GrainCorp has been receiving 100,000 tonnes of grain a day at sites across the state, with good quality yields reported.
“The growers in areas who have had really challenging conditions this year have still managed to turn out a good size crop,” Mr Trigg said.
“It really demonstrates their expertise and their innovation and investment to increase productivity.”
Mr Trigg also said less downgraded quality grain has reduced the queue size at most sites.
“Turnaround times have been pretty good,” he said.
“The harvest has been less complex this year because there’s been less need for segregation.
“The last couple of years we’ve had a lot of weather-affected grains. This harvest has been, to date, more straightforward.”
He said the Southern Cross Engineering grain stackers, which increase the speed of taking grain by 20 per cent, had also lessened queues.
Mr Trigg said the only issue had been high winds, which had temporarily closed some sites due to safety concerns.
“We would encourage people to put a call to the site if it is windy to make sure it’s still operating,” he said.
Crop farmers hoping to avoid the forecast rain
GRAIN growers around the region say rain is definitely off their Christmas wish list this December.
The Bureau of Meteorology forecasts between 10 and 40 millimetres of rain will fall on the region on Friday and Saturday.
Farmer Geoff Elliott said he hoped his crop avoided the rain.
The Rochester farmer has already harvested canola and barley and is about a week off completing the wheat harvest.
“We definitely don’t want the rain,” he said. “It won’t do any good at all.”
Mr Elliott said damage caused to the crops would depend on the amount of rain.
“What damage will do, time will tell,” he said.

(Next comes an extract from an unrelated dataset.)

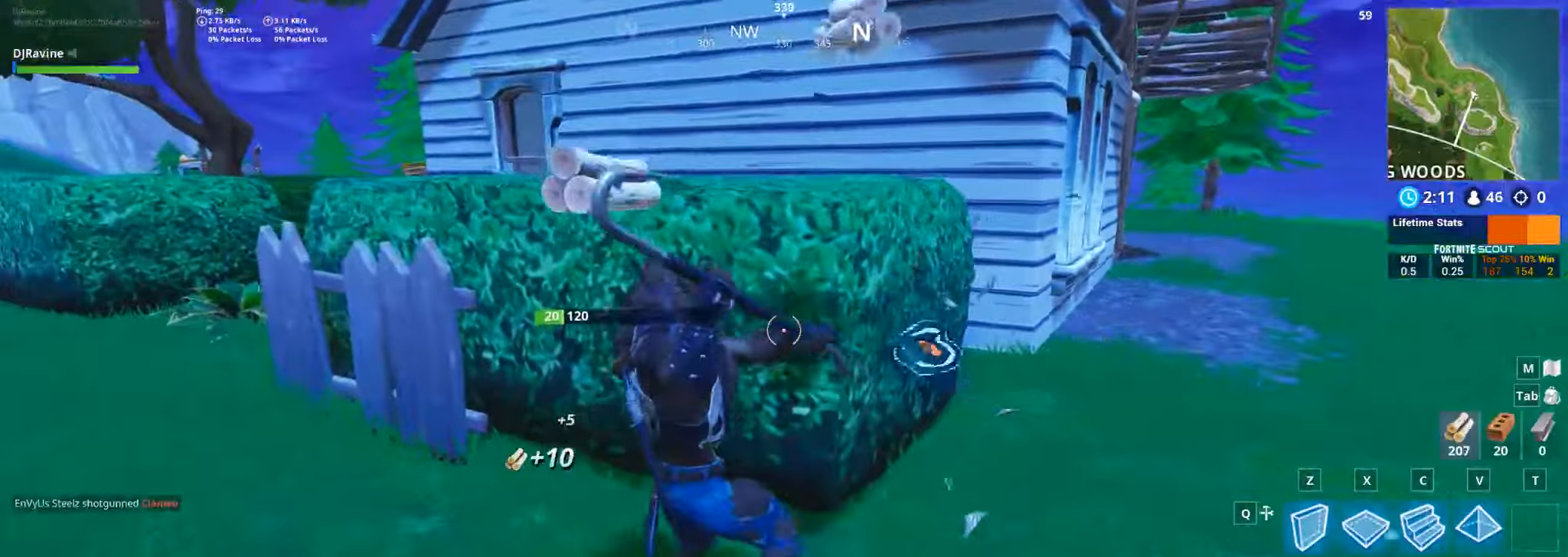
{"dt_ms": 500, "keys": ["a", "w"], "mouse": ["left"], "events": []}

“Quite a lot of people will be cut out soon but still a lot of people will be stripping right into December, especially down south.”
Serpentine farmer Jack Stuart said he was helping other farmers around the area strip their crop before the rain hits.
He said many farmers were hoping there was not a repeat of last year, where some farmer’s crops were downgraded after rain showered the region.
Despite the chance of rain, most farmers in the region are reporting average to good yields.
Mr Elliott said most farmers around Rochester had been pleased with their yield so far.
“I don’t think there’d be too many disappointed,” he said. “We were in one of the better areas around the state.”
He said canola prices had been particularly good.
“Around our area the canola went well. While yield might be down a little, the price was quite good so that made up for it.”